Given an integer matrix matrix of size m x n, your task is to transform the matrix so that each element is replaced by its rank. The rank of an element is defined as follows:

  • The rank is an integer starting from 1.
  • If two elements are in the same row or column and one is strictly smaller than the other, then the rank of the smaller element must be strictly less than the rank of the larger element.
  • The rank should be as small as possible while satisfying the above constraints.
  • Elements with the same value that are in the same row or column are considered to be connected and must be assigned the same rank.

The output is a new matrix of the same size, where each position contains the computed rank for the corresponding element of the input.

Thought Process

The problem at first glance may seem similar to sorting or ranking elements, but the twist is that the rank must respect both the row and column dependencies, and identical values connected in a row or column must have the same rank.

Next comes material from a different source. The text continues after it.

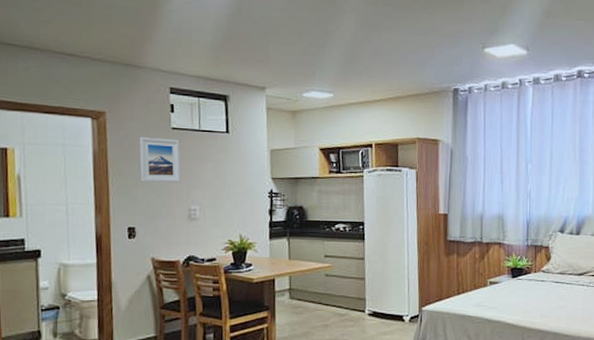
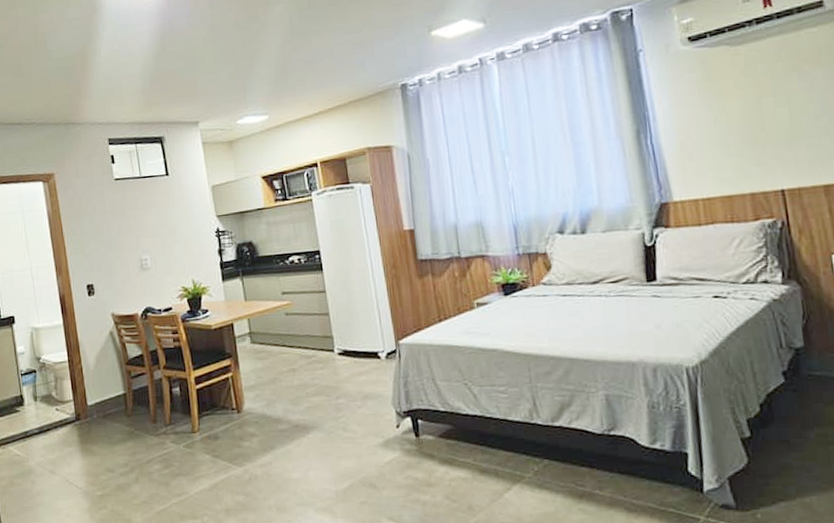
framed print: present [139,137,181,183] -> none [86,190,129,238]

A brute-force approach would be to repeatedly scan the matrix, updating ranks whenever a constraint is violated, but this would be very inefficient. Instead, we need to process the elements in value order, ensuring that smaller values are ranked before larger ones, and that all constraints are maintained.

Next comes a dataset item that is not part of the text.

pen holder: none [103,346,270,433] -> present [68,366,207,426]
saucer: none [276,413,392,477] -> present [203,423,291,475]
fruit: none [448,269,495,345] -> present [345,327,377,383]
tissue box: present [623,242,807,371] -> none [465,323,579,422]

The main challenge is managing the dependencies between rows and columns, especially for duplicate values. Using a data structure that can efficiently group connected elements with the same value (like Union-Find/Disjoint Set Union) is key for handling this efficiently.

Solution Approach

To solve the problem efficiently, we use the following steps:

  1. Group by Value: First, group all positions in the matrix by their value. We'll process values in increasing order so that ranks for smaller values are set before larger ones.
  2. Union-Find for Connections: For each value, use a Disjoint Set Union (DSU) to group all positions with the same value that are in the same row or column. This ensures that all such positions get the same rank.
  3. Compute Rank: For each group of connected positions, determine the maximum rank among all their rows and columns (from previous steps), and set the rank for the current group as one more than this maximum.
  4. Update Ranks: Update the row and column ranks for all positions in the current group so that future, larger values in the same row/column get the correct minimum possible rank.
  5. Repeat: Move to the next larger value and repeat the process.

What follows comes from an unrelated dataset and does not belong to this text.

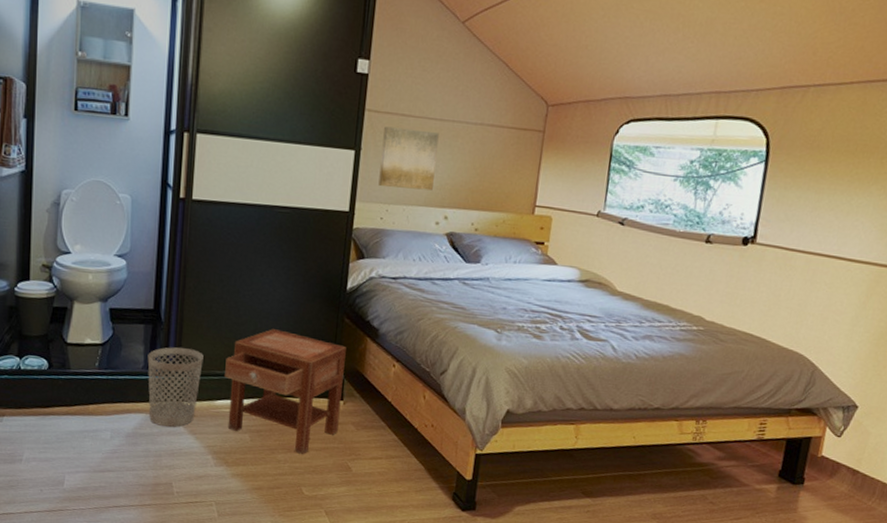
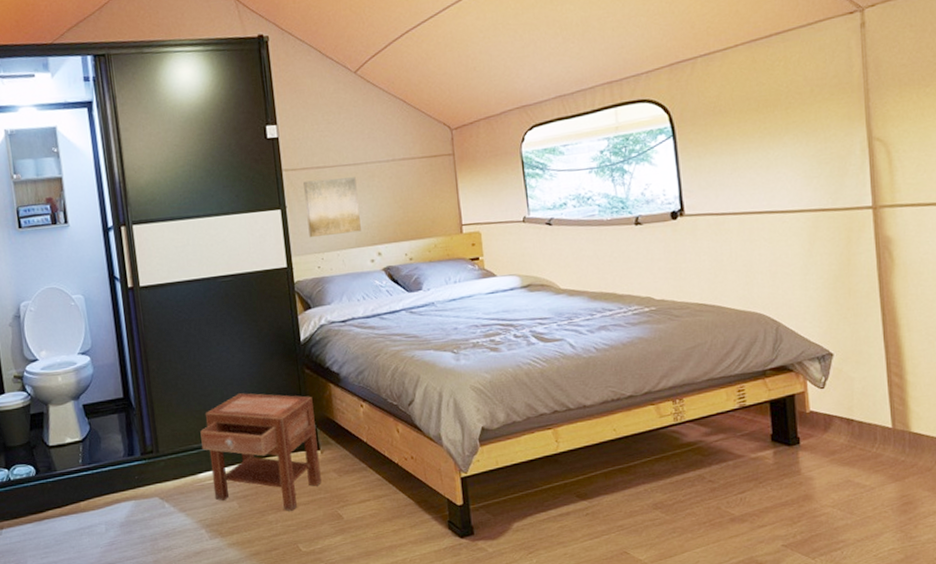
wastebasket: present [147,347,204,427] -> none [126,428,181,510]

By using a DSU, we efficiently manage connections between duplicate values, and by processing in value order, we guarantee that all constraints are met.

Example Walkthrough

Consider the matrix:

    1 2
    3 4
  
  • We process 1 first. It is at (0,0). No smaller value, so rank is 1.
  • Next, 2 at (0,1). The largest rank in its row/column so far is 1 (from 1), so its rank is 2.
  • Then, 3 at (1,0). The largest rank in its row/column so far is 1 (from 1), so its rank is 2.
  • Finally, 4 at (1,1). Its row and column both have rank 2 (from 2 and 3), so its rank is 3.

The resulting matrix is:

    1 2
    2 3
  

If there are duplicate values in the same row or column, they are grouped and assigned the same rank.

Time and Space Complexity

  • Brute-force approach: Would need to repeatedly scan and update the matrix, resulting in O((mn)^2) or worse, which is not practical for large matrices.
  • Optimized approach:
    • Grouping and sorting by value: O(mn log(mn)), since we sort all matrix elements.
    • Union-Find operations: Nearly O(1) per operation (amortized), and we do at most O(mn) of them.
    • Overall time: O(mn log(mn)), dominated by the sorting step.
    • Space: O(mn) for storing groups and ranks.

Summary

The Rank Transform of a Matrix problem is solved efficiently by processing elements in value order, using Union-Find to group duplicates, and carefully tracking the maximum rank in each row and column. This approach ensures all constraints are met and achieves optimal time complexity. The elegance comes from combining sorting, grouping, and DSU to handle all dependencies succinctly.